Source document

....

WHAT IS SARCOMA?

A sarcoma is a cancer of the connective tissues.

Think: nerves, muscles, and bones. Sarcomas can arise anywhere in the body and are frequently hidden deep in the limbs. They are often misdiagnosed and assumed to be sports injuries or benign bumps. Sarcomas are rare tumors, comprising less than 1% of adults’ cancers and nearly 21% of children’s cancers.1 They are best diagnosed and treated by a team of doctors with experience in all aspects of sarcoma care. Though sarcomas can be aggressive and difficult to treat, many people survive sarcoma.


Sarcomas are very rare tumors. Conventional oncologists do not see them very often, and taking care of these tumors requires a lot of experience and knowledge. This is why [it is so important to see a sarcoma specialist].
— Dr. K. Kumar Sankhala, Cedars-Sinai Medical Center

Types of sarcoma

There are more than 50 subtypes of sarcoma, and there are two basic categories of sarcoma: soft tissue sarcoma and bone and joint sarcoma.

  • Soft tissue sarcomas make up less than 1% of all cancer cases. About 11,000 people are diagnosed with soft tissue sarcoma in the United States each year.

....

Dataset records
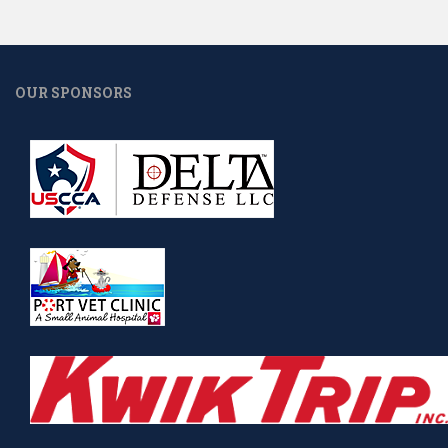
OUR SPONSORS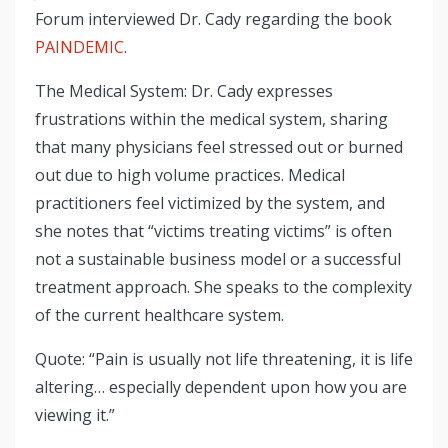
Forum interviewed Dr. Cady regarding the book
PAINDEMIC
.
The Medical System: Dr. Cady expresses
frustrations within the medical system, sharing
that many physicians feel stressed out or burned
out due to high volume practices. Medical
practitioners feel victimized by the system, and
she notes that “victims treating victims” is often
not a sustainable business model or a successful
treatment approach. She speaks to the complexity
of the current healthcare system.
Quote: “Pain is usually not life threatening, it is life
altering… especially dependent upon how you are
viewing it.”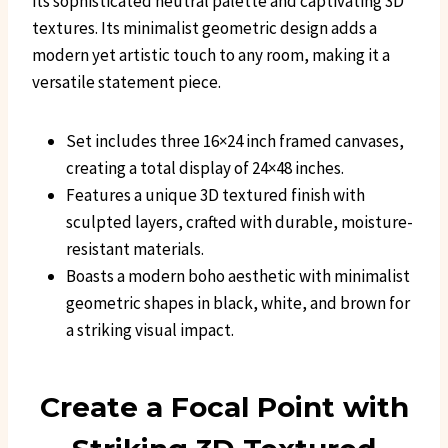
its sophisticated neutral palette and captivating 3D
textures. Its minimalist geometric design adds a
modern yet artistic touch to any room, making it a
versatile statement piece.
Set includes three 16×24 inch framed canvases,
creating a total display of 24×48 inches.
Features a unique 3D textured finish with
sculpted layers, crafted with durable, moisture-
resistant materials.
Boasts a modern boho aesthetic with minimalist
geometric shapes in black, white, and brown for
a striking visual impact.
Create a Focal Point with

....

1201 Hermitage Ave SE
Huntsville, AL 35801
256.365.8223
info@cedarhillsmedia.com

....

Activity
Repeat the passage from the sarcoma text word for word, from "WHAT IS SARCOMA?" to "a sarcoma specialist].".

Problem solution
WHAT IS SARCOMA?

A sarcoma is a cancer of the connective tissues.

Think: nerves, muscles, and bones. Sarcomas can arise anywhere in the body and are frequently hidden deep in the limbs. They are often misdiagnosed and assumed to be sports injuries or benign bumps. Sarcomas are rare tumors, comprising less than 1% of adults’ cancers and nearly 21% of children’s cancers.1 They are best diagnosed and treated by a team of doctors with experience in all aspects of sarcoma care. Though sarcomas can be aggressive and difficult to treat, many people survive sarcoma.


Sarcomas are very rare tumors. Conventional oncologists do not see them very often, and taking care of these tumors requires a lot of experience and knowledge. This is why [it is so important to see a sarcoma specialist].